Gerald Eric Spencer Pryse (1881-1957)

Pryse was instrumental in changing the view of lithography as that of a fine art, mainly thanks to his publication The Neolith, which was later to be taken over by the Senefelder Club. This showcased the talents of artists, as well as poets and essayists. He was orphaned at a young age (, denied his inheritance and due to this was unable to afford the oil painting training he truly wished for; it was because of this that he chose to embark on lithography, which was a cheaper method of printing. His first exhibit was the 1907 Venice International Exhibition and from there he would go on to create war posters, posters for the British Red Cross, as well as for the Underground Electric Railways Company of London.

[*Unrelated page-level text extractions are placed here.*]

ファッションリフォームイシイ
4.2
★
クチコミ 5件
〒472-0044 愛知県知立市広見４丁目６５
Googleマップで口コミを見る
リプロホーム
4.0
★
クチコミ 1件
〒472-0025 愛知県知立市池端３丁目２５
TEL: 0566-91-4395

His ideology was very much in line with the socialist ideas of the Labour Party, and are reflected in his three propaganda posters. Despite the anti-war stance held by his party he did in fact serve in the military, as a dispatch rider for the Belgian Army, as well as later being an Official War Artist. He applied for this position many times and was continually side-lined, possibly due to his socialist leanings, but he was finally granted a license in 1917. Many of his sketches were lost in 1918 with the surviving impressions later displayed in a London exhibit, but they too were lost, as they were destroyed in World War 2.

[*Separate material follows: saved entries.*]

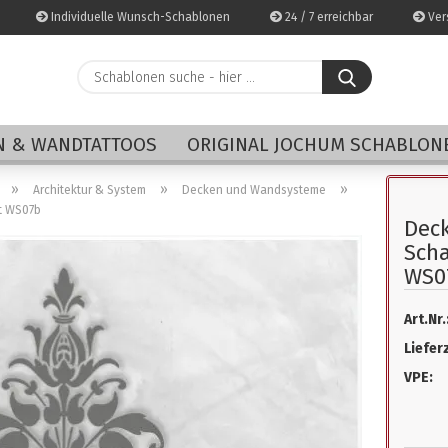
Individuelle Wunsch-Schablonen
24 / 7 erreichbar
Vers
Schablonen
suche
-
E-Mai
hier
 & WANDTATTOOS
ORIGINAL JOCHUM SCHABLON
...
Pass
»
»
»
Architektur & System
Decken und Wandsysteme
t WS07b
Dec
Sch
WS0
Konto 
Art.Nr.
Passwo
Lieferz
VPE:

His work as a war artist reflected the scenes he witnessed exactly as he saw them, which was his trademark, which is what we also see in these pieces. A clear story telling of the desperation that had besieged the nation as people lived in squalor, with no hope and no prospects.

In 2014 one of his pieces sold for over $5,000 (source).  His work had disappeared for the most part, possibly due to his political affiliations, and it is only in recent years that we have seen his work reappearing in the public eye. The time in history that these works reflect make his art that much more important, as they accurately capture not just a snapshot of the period, but also the plight of the working people.